Claim Mappings

Claim mappings define how attributes from verifiable credentials are extracted and mapped to standard OIDC claims that IAM systems can consume. The OIDC Bridge uses JSONPath expressions to extract values from credentials and optionally transform them before including them in ID tokens.

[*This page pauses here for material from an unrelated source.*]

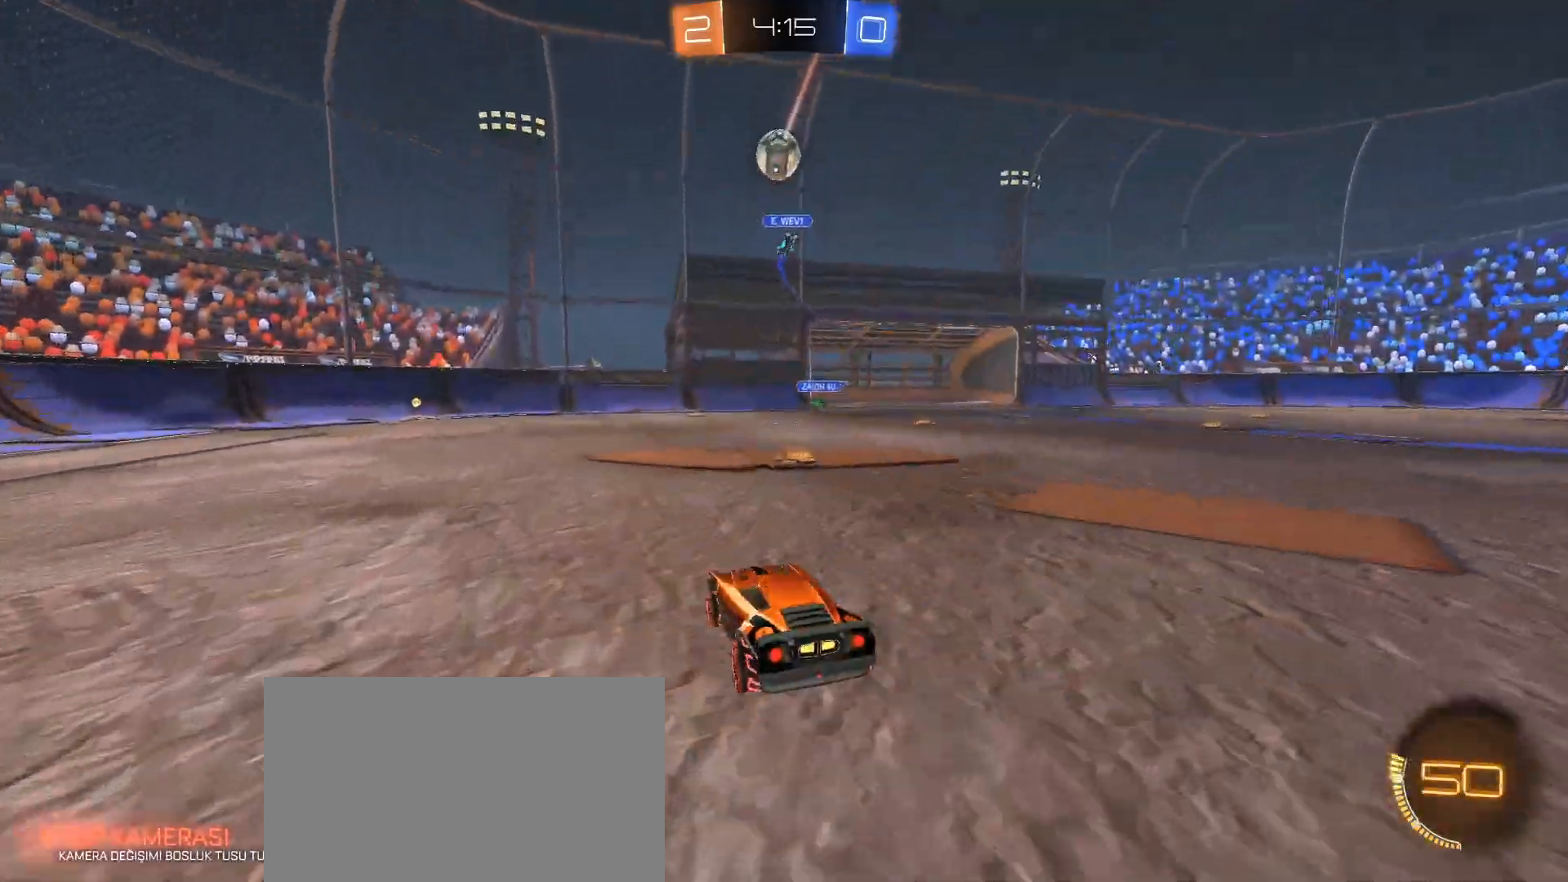
{"keys": ["w"], "mouse": [], "events": [[333, "a", "up"], [333, "w", "down"]]}
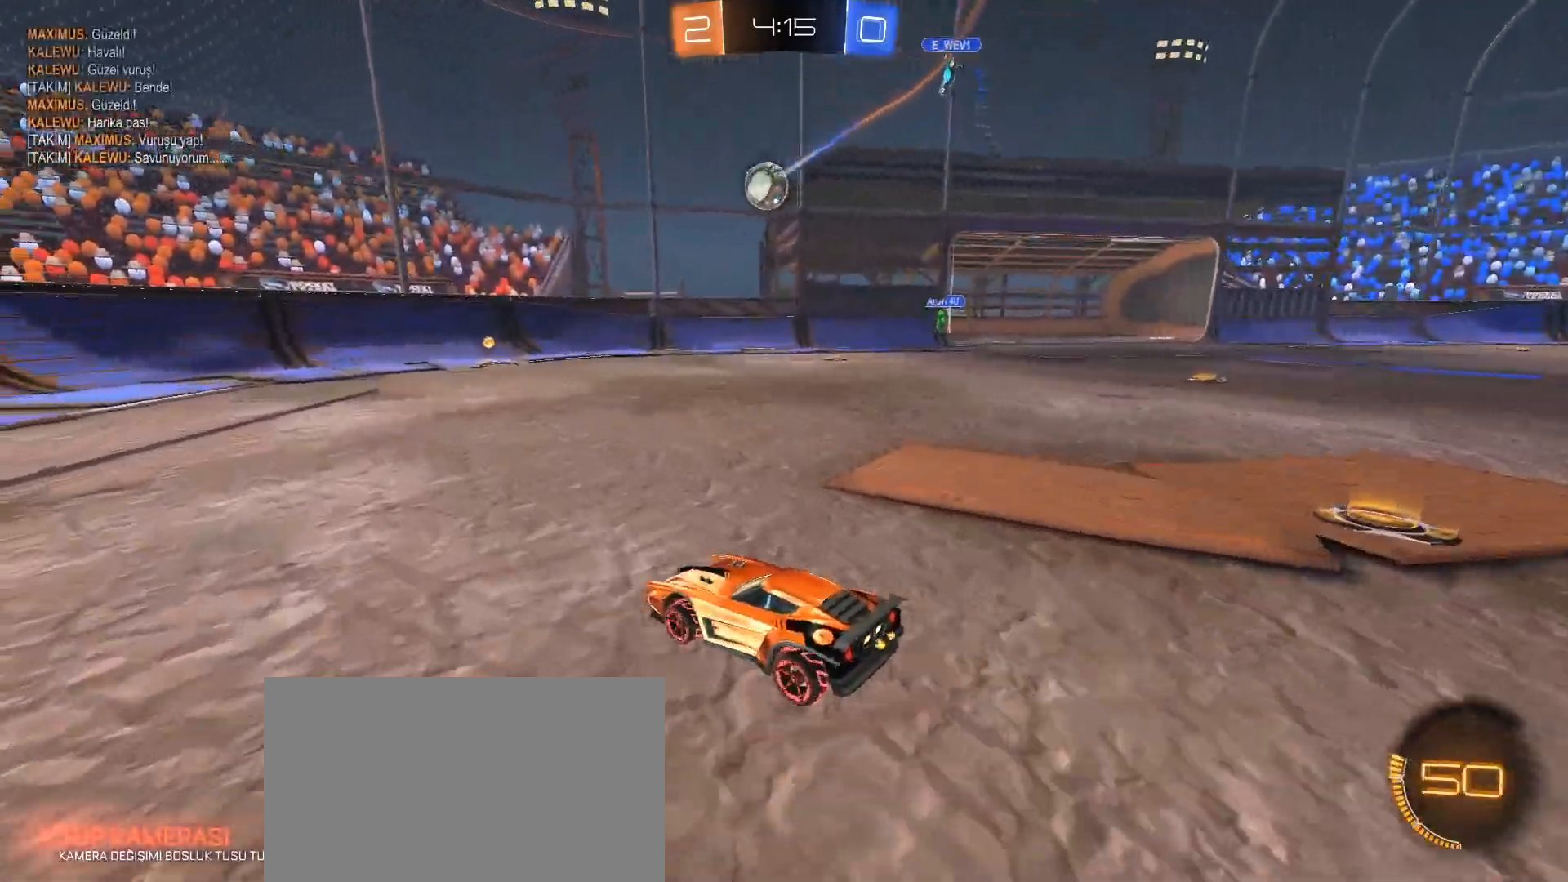
{"keys": ["d", "w"], "mouse": [], "events": [[400, "d", "down"]]}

Understanding Claim Mappings

When a user presents a verifiable credential, the OIDC Bridge:

  1. Validates the credential signature and structure
  2. Extracts attribute values using JSONPath expressions
  3. Transforms values if configured (lowercase, hash, etc.)
  4. Maps extracted values to OIDC claim names
  5. Includes the claims in the ID token returned to the IAM system
┌────────────────────┐        JSONPath         ┌───────────────────┐
│ Verifiable         │  ───────────────────▶   │  OIDC ID Token    │
│ Credential         │  Extraction + Transform │                   │
│                    │                         │                   │
│ {                  │                         │ {                 │
│   "given_name":    │  $.given_name ────▶     │   "given_name":   │
│     "John",        │                         │     "John",       │
│   "family_name":   │  $.family_name ───▶     │   "family_name":  │
│     "DOE",         │  + LOWERCASE            │     "doe",        │
│   "email":         │  $.email ─────────▶     │   "email":        │
│     "JOHN@X.COM"   │  + LOWERCASE            │     "john@x.com"  │
│ }                  │                         │ }                 │
└────────────────────┘                         └───────────────────┘

Claim Mapping Structure

Each claim mapping consists of three required fields:

{
  "oidcClaim": "given_name",
  "credentialPath": "$.given_name",
  "transform": "NONE"
}
FieldDescription
oidcClaimThe target OIDC claim name (e.g., sub, email, given_name)
credentialPathJSONPath expression to extract the value from the credential
transformOptional transformation to apply (default: NONE)
credentialId(Optional) For multi-credential queries, specify which credential to extract from

Credential Path Expressions

The credentialPath is a JSONPath expression evaluated against the decoded credential's data object — not a wrapper envelope. For an mDL this object is keyed by the ISO namespace, which is why the namespace itself (org.iso.18013.5.1) is the top-level segment of every path. Getting this root wrong is the most common cause of a mapping that silently produces no claim.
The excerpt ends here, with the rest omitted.